A Cooper Ranvier field goal put Louisville up 31-17, but Boston College wasn’t finished. It drove 68 yards in eight plays and got a 21-yard TD pass to pull within six. Making things more iffy – Louisville’s offense couldn’t answer. Three and out, and Boston College got it back.
The Cards’ defense held again – and the offense had another chance to put things away. This time it responded. Three-yard run by KeJuan Brown. Eight-yard run by Isaac Brown. Then on third down, Moss rolled to his right and found Jaleel Skinner open downfield for 18 yards and a first down.
Three plays later, KeJuan Brown sprinted 67 yards for a touchdown. Ballgame.
But some of the shiny “fixed” stuff from Miami? Wobbly again.
The defense that looked so composed in South Florida gave up long drives. The offensive line that looked so grown-up last week gets mixed reviews. It let Moss see a little more pressure than comfortable, but opened significant running holes, and those eventually won the game. The quick passing game that made Miami chase shadows sagged back toward 50-50 balls and hope.
Moss wasn’t sharp. He completed just over 50 percent of his throws, with one touchdown and one interception. For long chunks, the offense wasn’t even on the field. Because of Brown’s long run and Boston College’s ball-control approach, the Eagles ran 23 plays in the first quarter. Louisville ran three.

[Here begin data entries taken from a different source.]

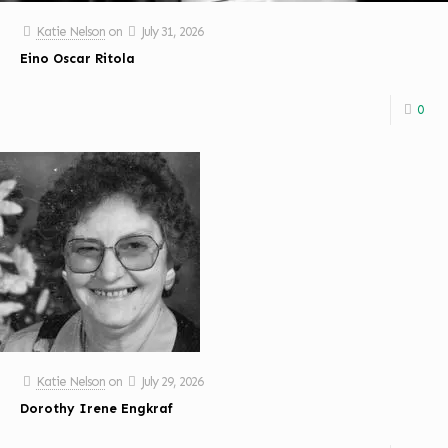
Katie Nelson
on
July 31, 2026
Eino Oscar Ritola
0
Katie Nelson
on
July 29, 2026
Dorothy Irene Engkraf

Moss had a better second quarter, throwing for 74 yards, but half of that came on one 38-yard strike. This was not a quarterback carving up the defense. This was a quarterback hanging on.
Fortunately for Louisville, Isaac Brown was not interested in hanging on.
He carried 14 times for 205 yards. That’s more than 14 yards a carry. He’s the first Louisville player to run for more than 200 since Malik Cunningham ran for 224 at Duke in 2021.
Brown, in the end, was the difference. More than poise or polish, it was one running back who refused to let the night turn into a lesson.
Louisville did finish the game with 506 yards of offense and 319 rushing yards. The secondary came up with two interceptions. And, late, the Louisville offense put BC into obvious passing the situations, and the defense heated up.
That’s how important starting strong is. Louisville is a very impressive team with a lead. When it opens flat, much less so.
So yes, Louisville did the thing no team had done under Jeff Brohm: it followed a program-shaking upset of a Top 5 team with a win.
That matters. That jinx is in pieces on the floor.
But the postgame mood shouldn’t feel like a parade. It should feel like a warning light.
Because this was the test: Can you handle success?
Not have it. Handle it.
Can you take everything you loved about that Miami win — the pass protection, the swagger in the secondary, the quick-game efficiency, the “we belong on this stage” body language — and pack it, carry it through the metal detector, and unload it in front of 50,000 people when Boston College shows up and doesn’t particularly care who you beat last Friday?
Tonight, Louisville’s answer was: sometimes, if Isaac Brown comes with us.
They get Virginia Tech next. The questions are coming with them.